An account of action and freedom that is more complex than Hobbes’s, but which clearly owes more than it admits to him, is to be found in book 2, chapter 21, ‘Of power’ in John Locke’s Essay concerning Human Understanding—see the edition by P. H. Nidditch (Oxford University Press, 1975).
Modern English-language Compatibilism owes much to David Hume. An important statement of his views is to be found in An Enquiry Concerning Human Understanding, section 8, ‘Of Liberty and Necessity’—see the edition by L. A. Selby-Bigge (Oxford University Press, 1975). Hume’s scepticism regarding our knowledge and experience of causation is stated in the preceding section 7 of the Enquiry entitled ‘Of the Idea of Necessary Connexion’. The interpretation of Hume on causation is disputed—see The Sceptical Realism of David Hume by John P. Wright (Manchester University Press, 1983) and Galen Strawson’s The Secret Connexion (Oxford University Press, 1989).
Central to understanding Kant on action and freedom, and on morality generally, is his Groundwork of a Metaphysics of Morals (see, for example, the translation by H. J. Paton, Harper & Row, 1964). But Kant’s views are complex and changed over time, even within his mature system. One useful discussion is Henry E. Allison’s Kant’s Theory of Freedom (Cambridge University Press, 1990).

الجدل الحديث

There have been countless statements of Compatibilism within the modern English-language tradition.
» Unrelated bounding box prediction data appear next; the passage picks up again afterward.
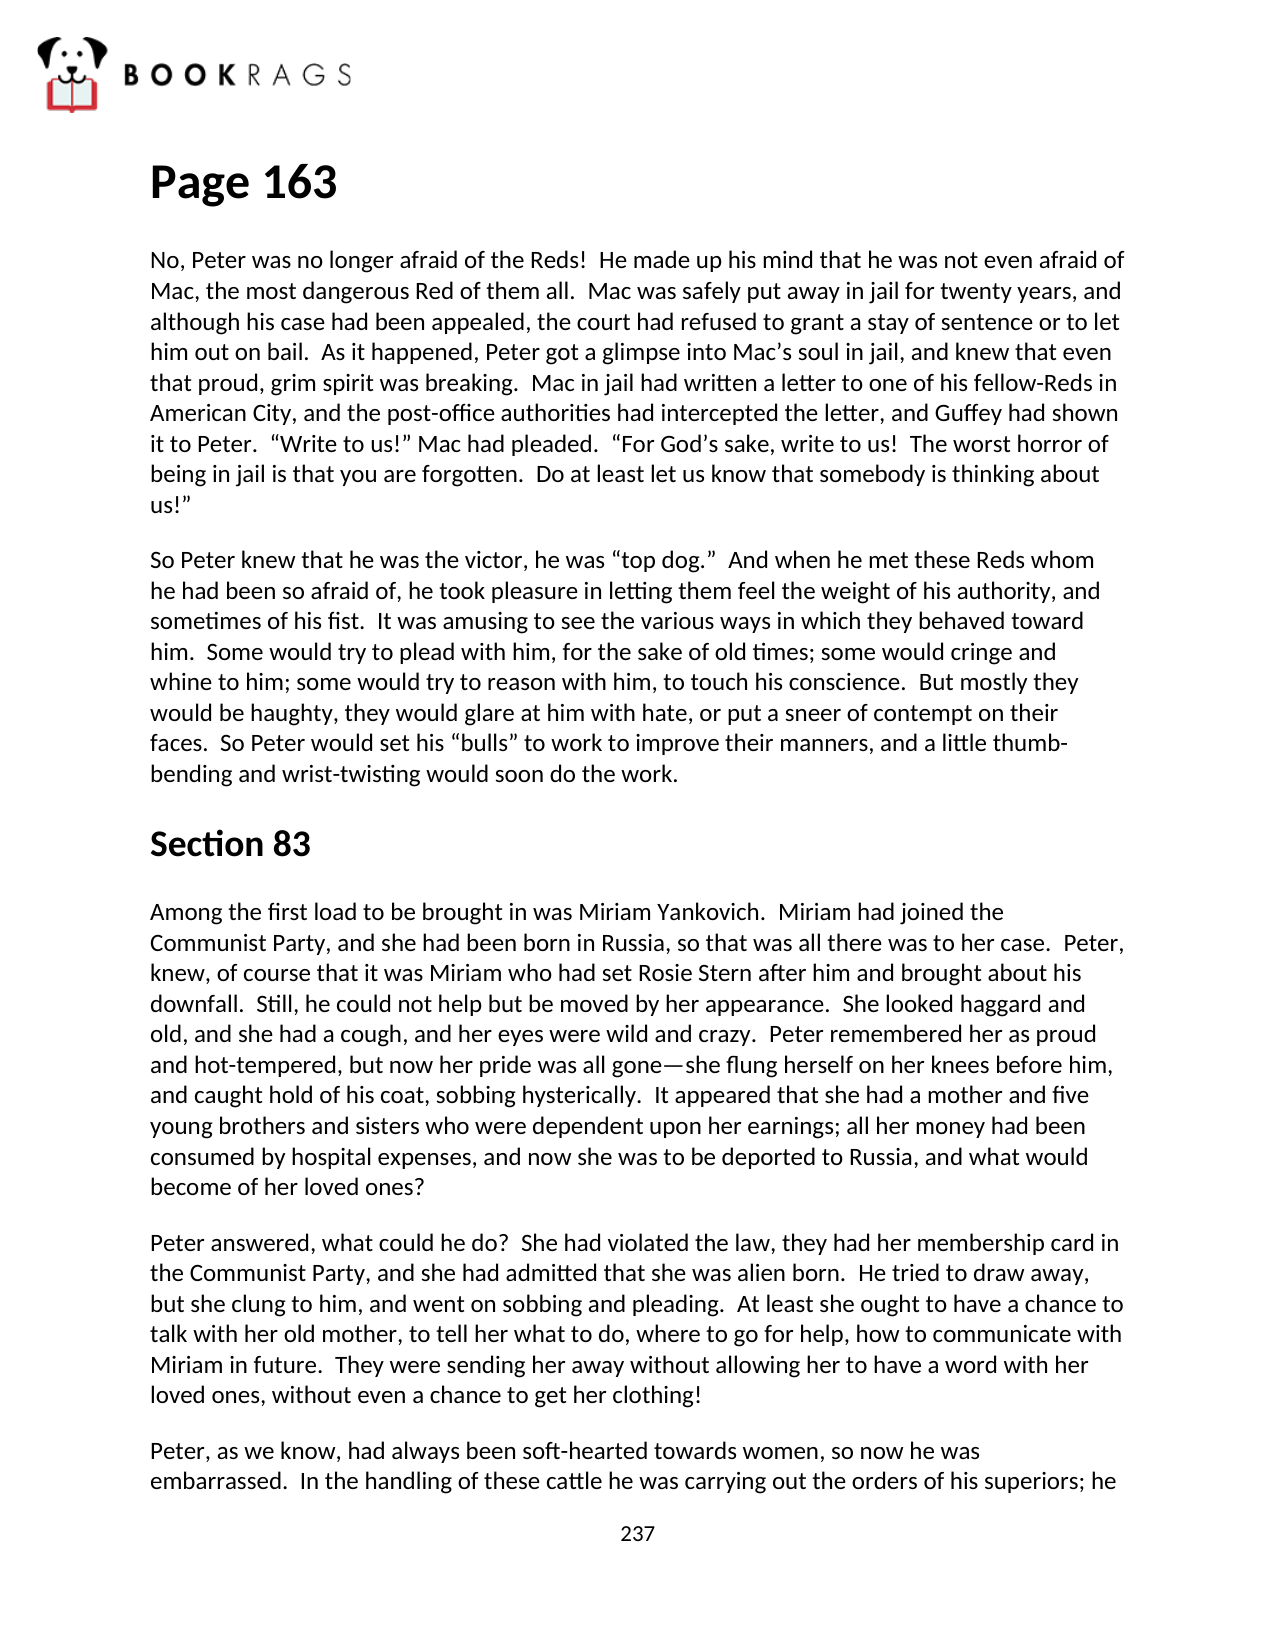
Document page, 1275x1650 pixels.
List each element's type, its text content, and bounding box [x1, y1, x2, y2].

text Page 163 [150, 150, 1125, 211]
picture [37, 37, 351, 113]
text Section 83 [150, 819, 1125, 865]
text Among the first load to be brought in was Miriam Yankovich. Miriam had joined the Communist Party, and she had been born in Russia, so that was all there was to her case. Peter, knew, of course that it was Miriam who had set Rosie Stern after him and brought about his downfall. Still, he could not help but be moved by her appearance. She looked haggard and old, and she had a cough, and her eyes were wild and crazy. Peter remembered her as proud and hot-tempered, but now her pride was all gone—­she flung herself on her knees before him, and caught hold of his coat, sobbing hysterically. It appeared that she had a mother and five young brothers and sisters who were dependent upon her earnings; all her money had been consumed by hospital expenses, and now she was to be deported to Russia, and what would become of her loved ones? [150, 897, 1125, 1202]
text So Peter knew that he was the victor, he was “top dog.” And when he met these Reds whom he had been so afraid of, he took pleasure in letting them feel the weight of his authority, and sometimes of his fist. It was amusing to see the various ways in which they behaved toward him. Some would try to plead with him, for the sake of old times; some would cringe and whine to him; some would try to reason with him, to touch his conscience. But mostly they would be haughty, they would glare at him with hate, or put a sneer of contempt on their faces. So Peter would set his “bulls” to work to improve their manners, and a little thumb-bending and wrist-twisting would soon do the work. [150, 544, 1125, 788]
text No, Peter was no longer afraid of the Reds! He made up his mind that he was not even afraid of Mac, the most dangerous Red of them all. Mac was safely put away in jail for twenty years, and although his case had been appealed, the court had refused to grant a stay of sentence or to let him out on bail. As it happened, Peter got a glimpse into Mac’s soul in jail, and knew that even that proud, grim spirit was breaking. Mac in jail had written a letter to one of his fellow-Reds in American City, and the post-office authorities had intercepted the letter, and Guffey had shown it to Peter. “Write to us!” Mac had pleaded. “For God’s sake, write to us! The worst horror of being in jail is that you are forgotten. Do at least let us know that somebody is thinking about us!” [150, 244, 1125, 519]
text Peter answered, what could he do? She had violated the law, they had her membership card in the Communist Party, and she had admitted that she was alien born. He tried to draw away, but she clung to him, and went on sobbing and pleading. At least she ought to have a chance to talk with her old mother, to tell her what to do, where to go for help, how to communicate with Miriam in future. They were sending her away without allowing her to have a word with her loved ones, without even a chance to get her clothing! [150, 1227, 1125, 1410]
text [150, 1435, 1125, 1496]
For a short paper, see A. J. Ayer’s ‘Freedom and Necessity’, in the first edition of the Gary Watson collection on Free Will and in Ayer’s Philosophical Essays (New York, 1954); and for a book, Daniel Dennett’s Elbow Room (MIT Press, 1984).
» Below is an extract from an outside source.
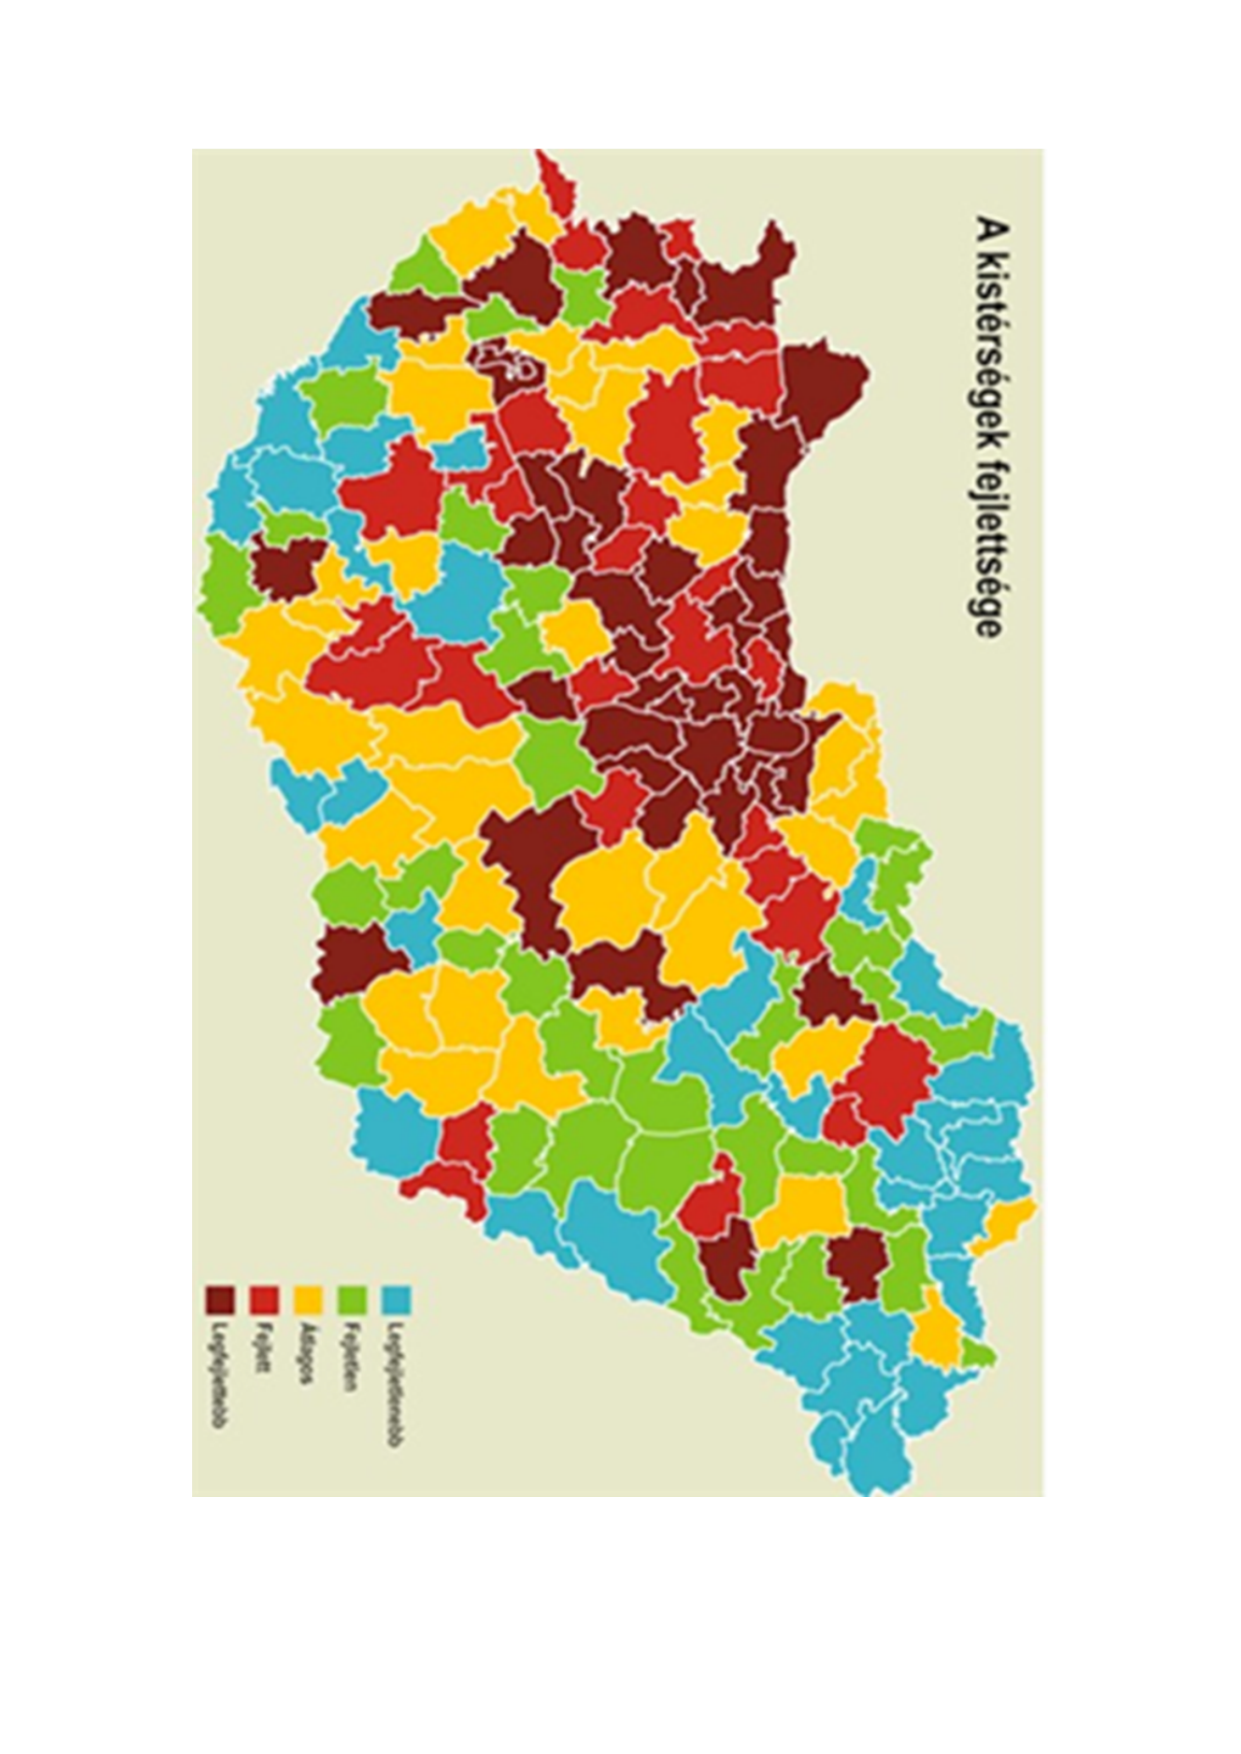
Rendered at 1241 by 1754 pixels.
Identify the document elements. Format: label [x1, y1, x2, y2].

picture [193, 150, 1048, 1496]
A subtle argument around the place of blame and resentment in human life is Peter Strawson’s ‘Freedom and Resentment’, in the Gary Watson collection.
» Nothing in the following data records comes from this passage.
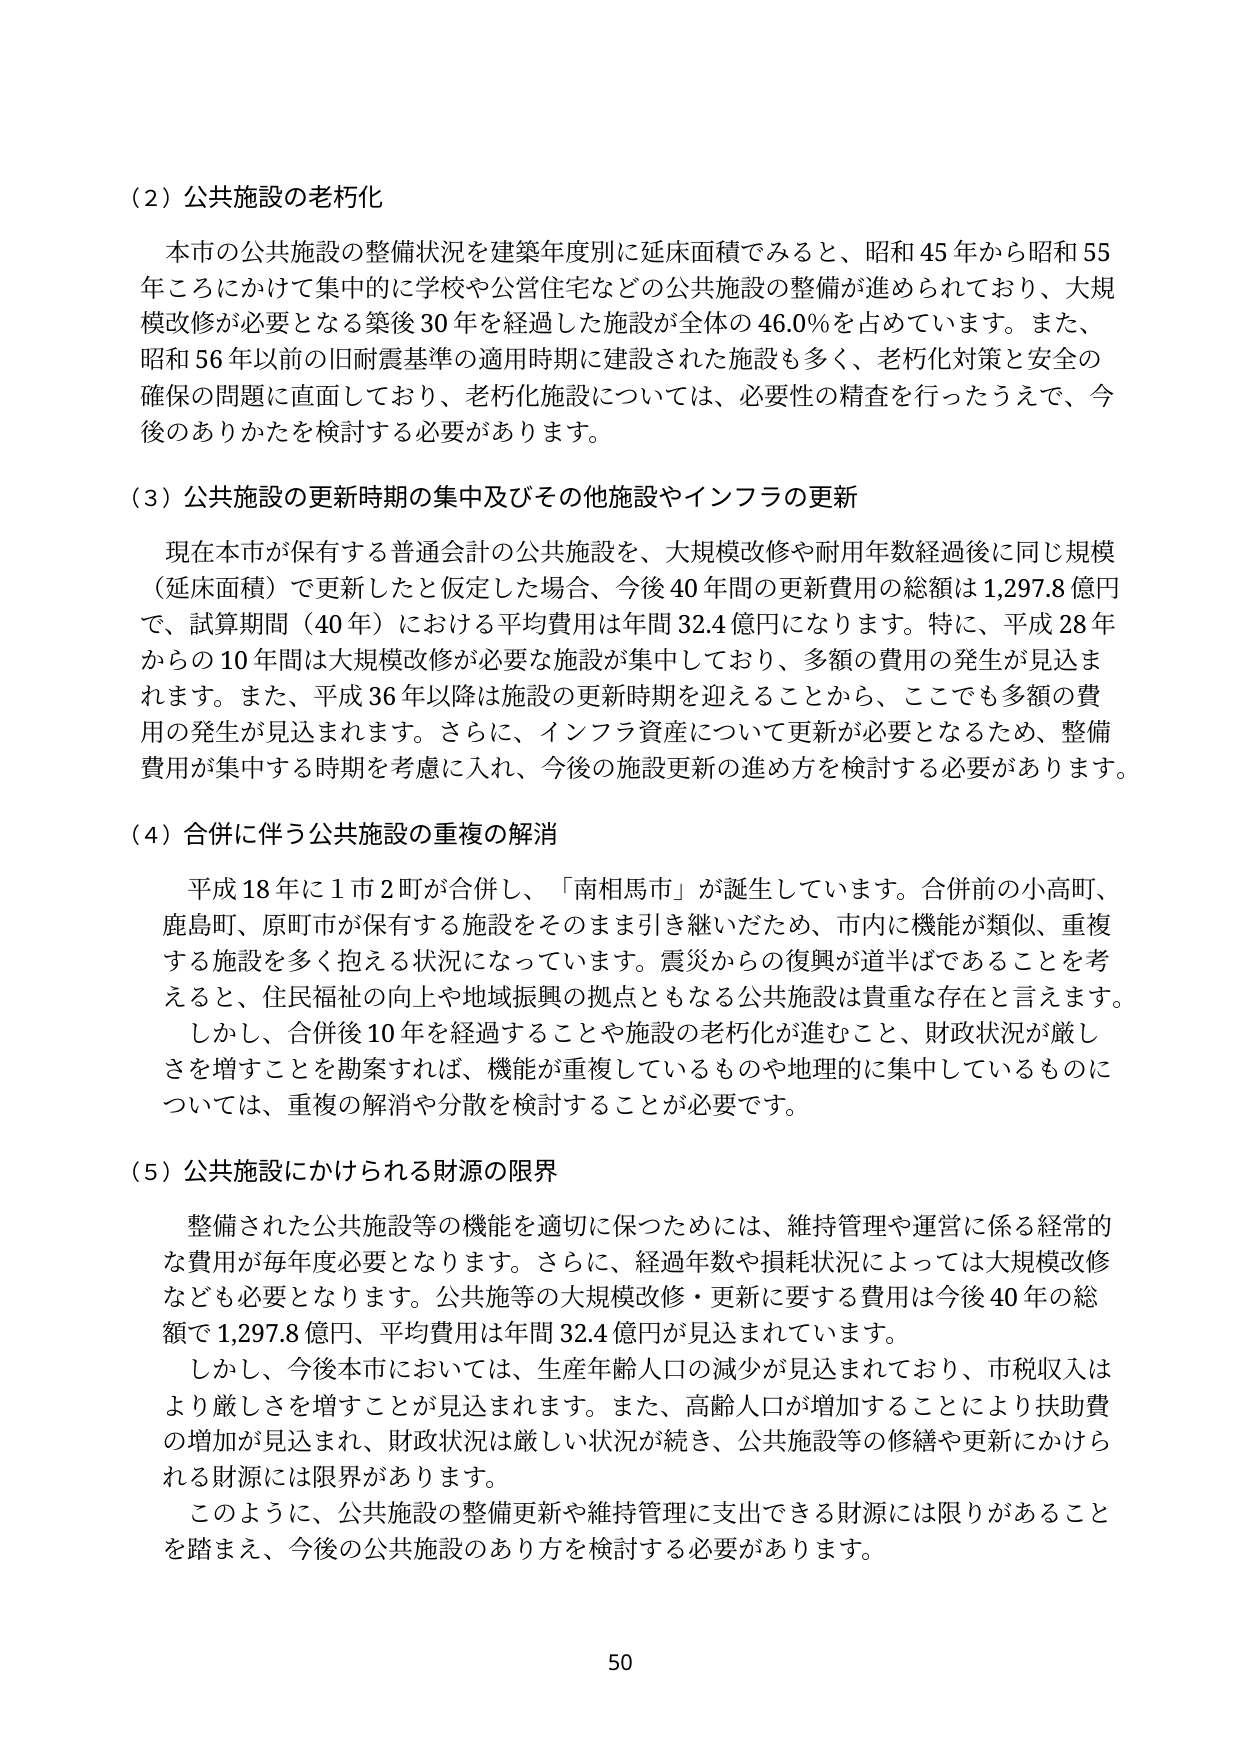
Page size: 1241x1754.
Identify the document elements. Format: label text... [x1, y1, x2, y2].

text 本市の公共施設の整備状況を建築年度別に延床面積でみると、昭和45年から昭和55年ころにかけて集中的に学校や公営住宅などの公共施設の整備が進められており、大規模改修が必要となる築後30年を経過した施設が全体の46.0％を占めています。また、昭和56年以前の旧耐震基準の適用時期に建設された施設も多く、老朽化対策と安全の確保の問題に直面しており、老朽化施設については、必要性の精査を行ったうえで、今後のありかたを検討する必要があります。 [140, 232, 1122, 448]
text 平成18年に１市2町が合併し、「南相馬市」が誕生しています。合併前の小高町、鹿島町、原町市が保有する施設をそのまま引き継いだため、市内に機能が類似、重複する施設を多く抱える状況になっています。震災からの復興が道半ばであることを考えると、住民福祉の向上や地域振興の拠点ともなる公共施設は貴重な存在と言えます。 [162, 870, 1122, 1013]
text しかし、合併後10年を経過することや施設の老朽化が進むこと、財政状況が厳しさを増すことを勘案すれば、機能が重複しているものや地理的に集中しているものについては、重複の解消や分散を検討することが必要です。 [162, 1013, 1122, 1121]
text （５）公共施設にかけられる財源の限界 [118, 1151, 1122, 1187]
text しかし、今後本市においては、生産年齢人口の減少が見込まれており、市税収入はより厳しさを増すことが見込まれます。また、高齢人口が増加することにより扶助費の増加が見込まれ、財政状況は厳しい状況が続き、公共施設等の修繕や更新にかけられる財源には限界があります。 [162, 1350, 1122, 1494]
text 現在本市が保有する普通会計の公共施設を、大規模改修や耐用年数経過後に同じ規模（延床面積）で更新したと仮定した場合、今後40年間の更新費用の総額は1,297.8億円で、試算期間（40年）における平均費用は年間32.4億円になります。特に、平成28年からの10年間は大規模改修が必要な施設が集中しており、多額の費用の発生が見込まれます。また、平成36年以降は施設の更新時期を迎えることから、ここでも多額の費用の発生が見込まれます。さらに、インフラ資産について更新が必要となるため、整備費用が集中する時期を考慮に入れ、今後の施設更新の進め方を検討する必要があります。 [140, 533, 1122, 785]
text （３）公共施設の更新時期の集中及びその他施設やインフラの更新 [118, 478, 1122, 514]
text このように、公共施設の整備更新や維持管理に支出できる財源には限りがあることを踏まえ、今後の公共施設のあり方を検討する必要があります。 [162, 1494, 1122, 1566]
text 整備された公共施設等の機能を適切に保つためには、維持管理や運営に係る経常的な費用が毎年度必要となります。さらに、経過年数や損耗状況によっては大規模改修なども必要となります。公共施等の大規模改修・更新に要する費用は今後40年の総額で1,297.8億円、平均費用は年間32.4億円が見込まれています。 [162, 1206, 1122, 1350]
text （４）合併に伴う公共施設の重複の解消 [118, 815, 1122, 851]
text （２）公共施設の老朽化 [118, 177, 1122, 213]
Susan Wolf explores the rationalist view that free will and responsibility are to be identified with the capacity to act rationally in her Freedom within Reason (Oxford University Press, 1990).
For the sceptical position see Galen Strawson’s ‘The Impossibility of Moral Responsibility’, in the Gary Watson collection, and also his Freedom and Belief (Oxford University Press, 1986).
Harry Frankfurt argues for basing moral responsibility on voluntariness rather than freedom in his ‘Alternate Possibilities and Moral Responsibility’, to be found in a collection of his papers The Importance of What We Care About (Cambridge University Press, 1988).
A prominent recent defence of Libertarianism is Robert Kane’s The Significance of Free Will (Oxford University Press, 1998). There is a good overview of recent libertarian theories in Randolph Clarke’s Libertarian Accounts of Free Will (Oxford University Press, 2003). Both these books argue for positions rather different from my own.
My own views on freedom and action are developed further in my The Ethics of Action: Action and Self-Determination (Oxford University Press, forthcoming). A companion volume The Ethics of Action: Action and Normativity, will discuss the place of action within morality, and in particular the nature of moral obligation.